We also ask that patients wear masks during their visit, and follow all social distancing guidelines.
One important thing to note: Don't get the flu shot if you've been exposed to someone with COVID-19 or are currently experiencing symptoms. In that case, wait until you're ten days symptom-free or have a negative COVID-19 test.
The flu and COVID-19 are different illnesses, so the flu shot won't protect you against the coronavirus. That said, getting vaccinated has many benefits.
"For starters, the flu shot can help prevent unnecessary trips to the doctor," says Dr. Vanderlip.
That's important since more trips to the doctor mean more risk of being exposed to COVID-19.

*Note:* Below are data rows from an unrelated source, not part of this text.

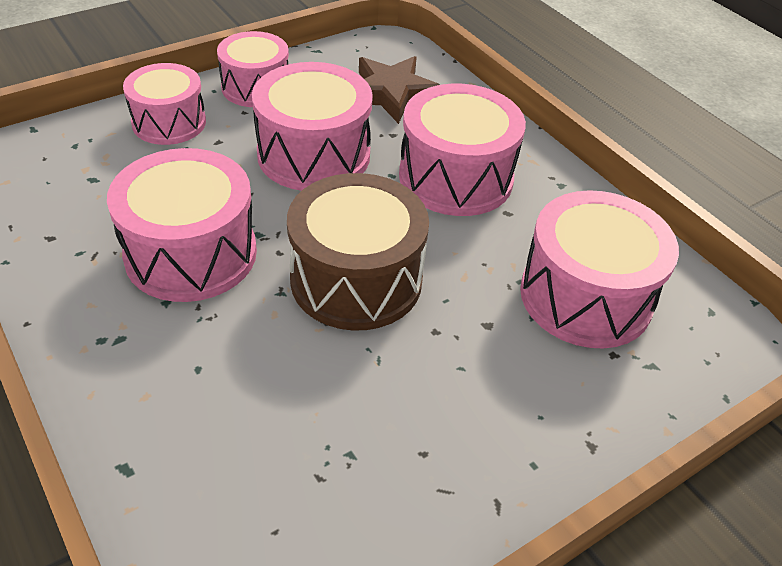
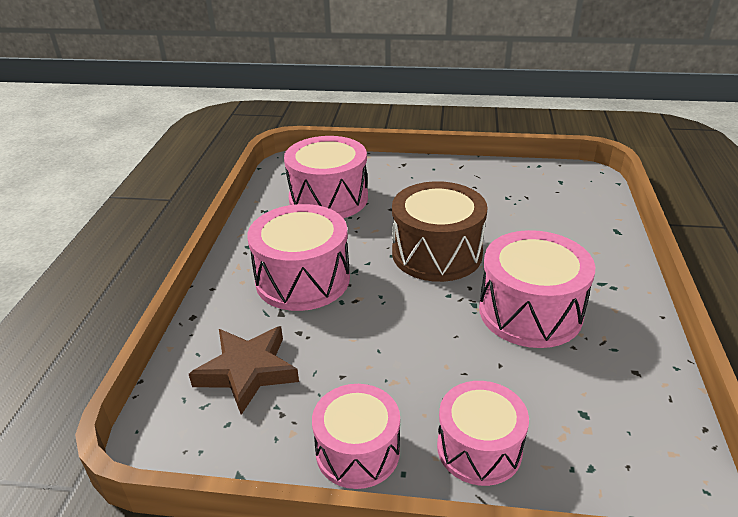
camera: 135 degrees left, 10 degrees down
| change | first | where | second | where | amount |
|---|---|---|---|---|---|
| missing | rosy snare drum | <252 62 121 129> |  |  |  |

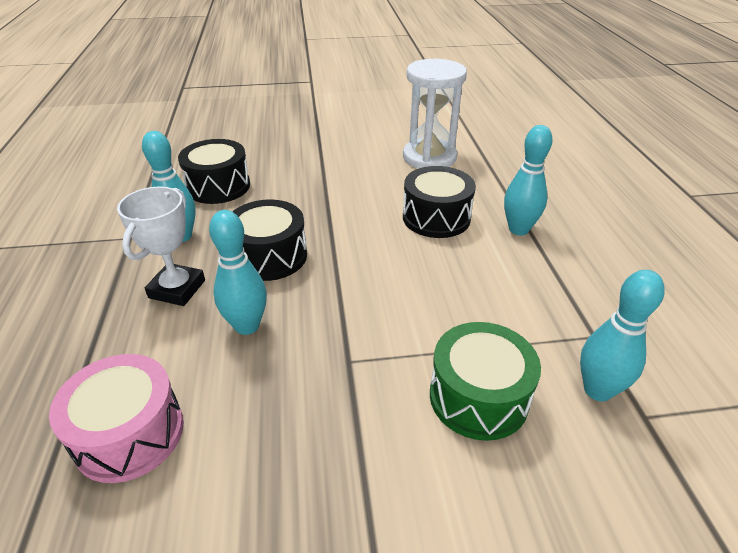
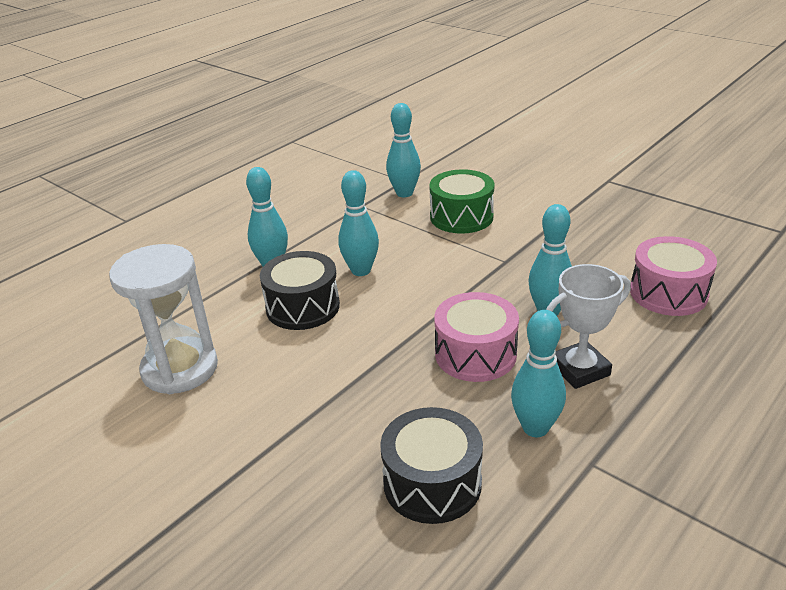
camera: 130 degrees left, 5 degrees down
| change | first | where | second | where | amount |
|---|---|---|---|---|---|
| colour | ebony snare drum | <232 200 75 81> | rosy snare drum | <434 292 85 90> |  |
| appeared |  |  | turquoise skittle | <338 170 41 106> |  |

"The vaccine can also reduce the severity of the flu if you do happen to become infected. Our flu shot protects against four strains of the flu virus." Vanderlip adds.
According to Dr. Mark Zeiter, flu vaccine can have long-term health benefits, too.
“There is evidence that flu vaccination offers a protective effect against Alzheimer's disease. The more years you get the flu shot, the less likely you are to get Alzheimer's, says Zeitzer. “There is also evidence that the more years you get the flu vaccination, the less likely you are to get the flu overall—so there is a cumulative effect.”
No. The two diseases are different, so being immunized for one does not make you more vulnerable to the other. There's no evidence connecting the flu shot, or other vaccines, with an increased risk of contracting COVID-19.
The pandemic has underscored the importance of handwashing, sanitizing, masking, and social distancing—measures which also curb the spread of flu. According to CDC director Robert Redfield, if the public continues to follow health experts' advice, we could have the "best flu season" to date.
Just take a look at the Southern Hemisphere. Australia is a good predictor of our flu season, and this year, there were just over 21,000 laboratory-confirmed influenza cases. Last year in the same period, there were over 247,000. Experts credit extra precautions, such as masking, social distancing, sanitizing, and good vaccination rate for the mild flu season in the Southern Hemisphere.
In other words, keep wearing your mask, washing your hands, and get your flu shot!
You can, but we don't recommend waiting.
"Now is the time to get the flu shot, because we don't know when the flu wave will be coming," says Dr. Vanderlip.
Seasonal flu outbreaks can start in October, so it's best to get your flu shot ASAP.